Cons of allowing performance-enhancing drugs in sports:

  1. Health risks: Many performance-enhancing drugs have serious health risks and side effects, which can be detrimental to the athlete’s long-term health and well-being.
  2. Unfair advantage: Allowing some athletes to use performance-enhancing drugs gives them an unfair advantage over athletes who do not use them, which can undermine the integrity of the sport.
  3. Ethical concerns: The use of performance-enhancing drugs is often viewed as unethical and goes against the spirit of fair play and competition in sports.
  4. Pressure to use: Allowing performance-enhancing drugs may create a culture of pressure and expectation for athletes to use them in order to keep up with their competitors, even if they are uncomfortable with the idea.

Overall, there are valid arguments for both sides of the debate regarding the use of performance-enhancing drugs in sports. However, it is important to prioritize the health and well-being of athletes and maintain the integrity and fairness of the sport. As a result, the use of performance-enhancing drugs is generally not allowed in competitive sports, and athletes who use them may face severe consequences.

FAQs on Doping Test

  1. Q: What is a doping test?

    A: A doping test is a type of drug test that is used to detect the presence of banned substances in an athlete’s body.

  2. Q: What substances are tested for in a doping test?

    A: Doping tests are designed to detect a wide range of banned substances, including anabolic steroids, stimulants, and blood doping agents.

  3. Q: How is a doping test conducted?

    A: A doping test usually involves the athlete providing a urine or blood sample, which is then analyzed for the presence of banned substances in a certified laboratory.

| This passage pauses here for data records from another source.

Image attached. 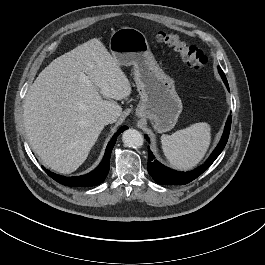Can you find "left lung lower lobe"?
<instances>
[{"instance_id":"0a47b994","label":"left lung lower lobe","mask_w":265,"mask_h":265,"mask_svg":"<svg viewBox=\"0 0 265 265\" xmlns=\"http://www.w3.org/2000/svg\"><path fill=\"white\" fill-rule=\"evenodd\" d=\"M219 73L226 84V87L229 89L227 79L225 77V74L223 73L222 69L218 67ZM231 128V116L228 117L224 132L222 135V138L220 142L218 143L215 150L212 152L210 157L207 159V161L201 165L200 167L196 168L195 170H192L190 172H178L175 170H172L164 165H162L160 162H158L155 157L153 156L152 152L148 151V163H147V170L151 177L161 185H176V184H187L197 178L199 175H201L205 170L211 166V164L215 161V159L220 155L222 150L224 149L229 133ZM147 140L148 137L145 136Z\"/></svg>"}]
</instances>
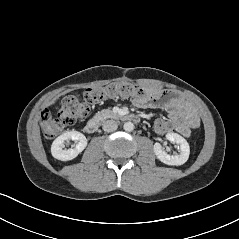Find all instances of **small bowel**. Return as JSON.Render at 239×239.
<instances>
[{
    "mask_svg": "<svg viewBox=\"0 0 239 239\" xmlns=\"http://www.w3.org/2000/svg\"><path fill=\"white\" fill-rule=\"evenodd\" d=\"M146 94L135 97L133 104L137 108H158L165 110L171 120V132H176L183 137H189L192 130L199 127L200 120L195 108L186 100L177 96L170 90H161L147 87Z\"/></svg>",
    "mask_w": 239,
    "mask_h": 239,
    "instance_id": "1",
    "label": "small bowel"
}]
</instances>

  4. Q: When are doping tests conducted?

    A: Doping tests can be conducted at any time, including during competition and during training periods.

  5. Q: What happens if an athlete fails a doping test?

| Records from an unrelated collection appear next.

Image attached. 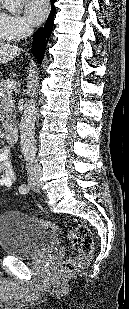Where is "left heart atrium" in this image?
<instances>
[{
	"instance_id": "1",
	"label": "left heart atrium",
	"mask_w": 129,
	"mask_h": 309,
	"mask_svg": "<svg viewBox=\"0 0 129 309\" xmlns=\"http://www.w3.org/2000/svg\"><path fill=\"white\" fill-rule=\"evenodd\" d=\"M49 10L47 0H26L25 15L32 25L40 24L46 17Z\"/></svg>"
}]
</instances>
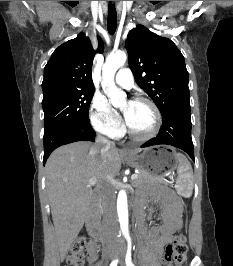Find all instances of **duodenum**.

    A: If an athlete fails a doping test, they may face sanctions such as disqualification, suspension, or fines. The severity of the sanctions depends on the specific sport and the nature of the violation.

  6. Q: How accurate are doping tests?

    A: Doping tests are generally considered to be very accurate, with a low rate of false positives or false negatives.

  7. Q: Can an athlete challenge the results of a doping test?

    A: Yes, athletes have the right to challenge the results of a doping test and can request a hearing to present their case.

  8. Q: Who is responsible for conducting doping tests?

    A: Doping tests are usually conducted by the relevant sports organization or governing body, often in conjunction with national anti-doping agencies.